**Available data**
________________________
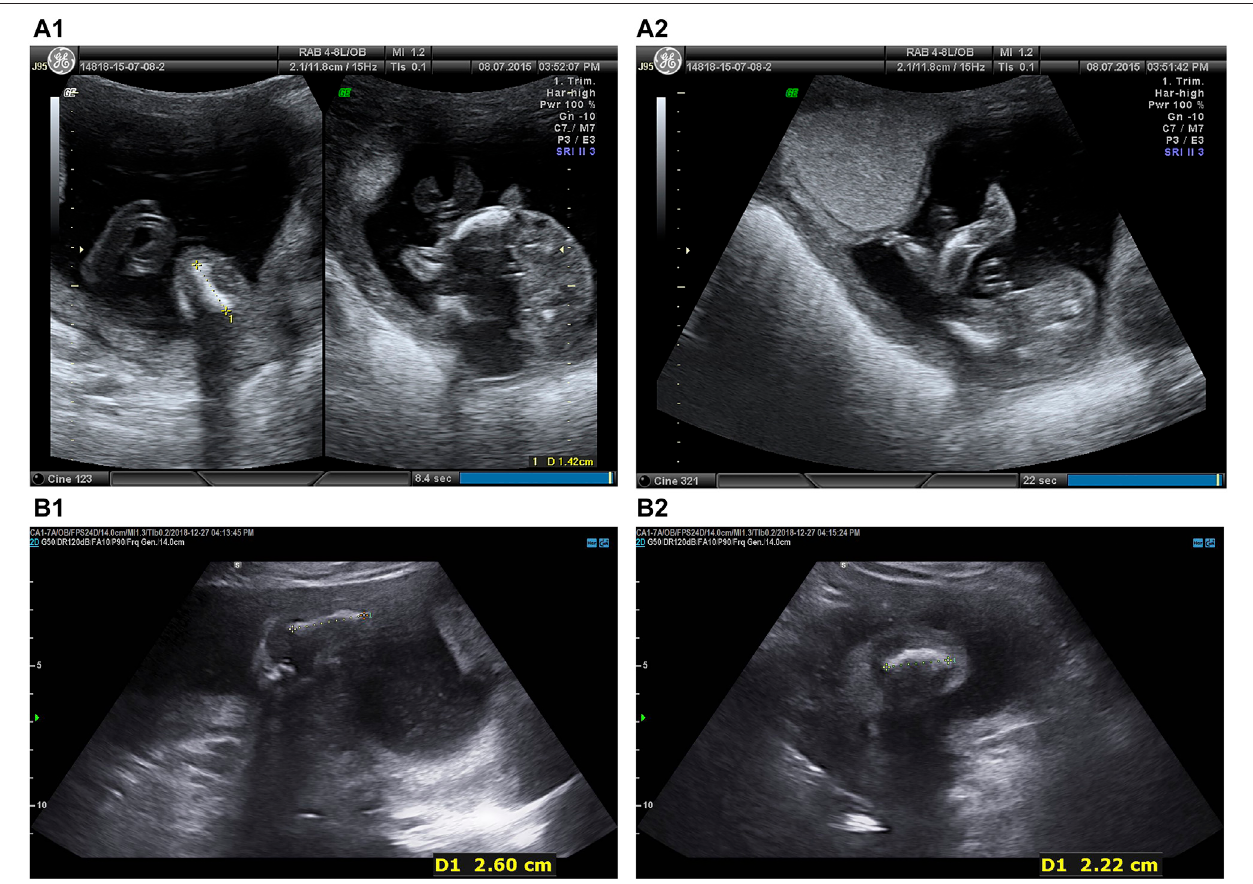
FIGURE 2 | Prenatal ultrasonic examinations of the two fetuses in the second trimester showed bowed extremities (A) Intrauterine fetal ultrasonic examination of the fi rst pregnancy at 18 + 5 weeks in 2015: navel, oval skull ring, double top diameter of 4.0 cm, lateral ventricle cerebellar hemisphere form with no obvious abnormalities, bowed lower extremities, bowed femur (1.4 cm), bowed tibia and fi bula (1.4 cm), bilateral humerus (1.8 cm), radius (1.6 cm), bowed ulna (1.7 cm), crossroads of fetal heart breaks (0.2 cm), (A1 left) Femur. (A1) Tibia. (A2) Fibula. (B) Intrauterine fetal ultrasonic examination of the third pregnancy at 24 + 2 weeks in2018:navel, ovalskullring,doubletop diameterof5.6cm, midlineheadcircumference(20.4 cm) inthemiddleandlateral ventriclecerebellar hemisphereformwithno obviousabnormalities,bowedupperandlowerextremities,fetalbilateralbowedfemur(1.8 cm),bowedtibiaand fi bula(1.9 cm),bowedhumerus(2.6 cm),bowedradius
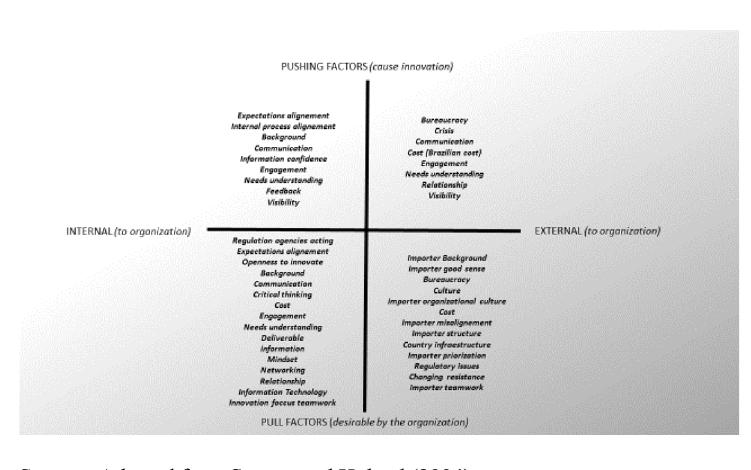
Figure 1. Reproduction of TPLs innovation drivers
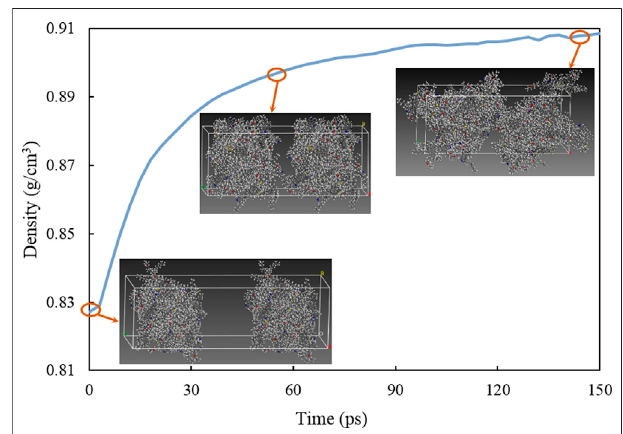
FIGURE3| Densitycurveduringself-healing(PEN70asphaltbinderwith 1.5% CNT1, 55 ° C).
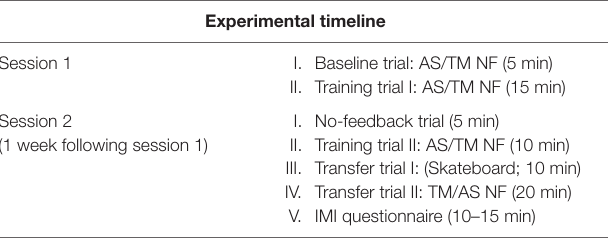
TaBle 1 | experimental design.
________________________
**Exercise description**
Could you repeat word for word only the lines from the one that contains "CNT1, 55 ° C)." through the end of the listing, leaving out the pictures?

**Final answer**
FIGURE3| Densitycurveduringself-healing(PEN70asphaltbinderwith 1.5% CNT1, 55 ° C).
TaBle 1 | experimental design.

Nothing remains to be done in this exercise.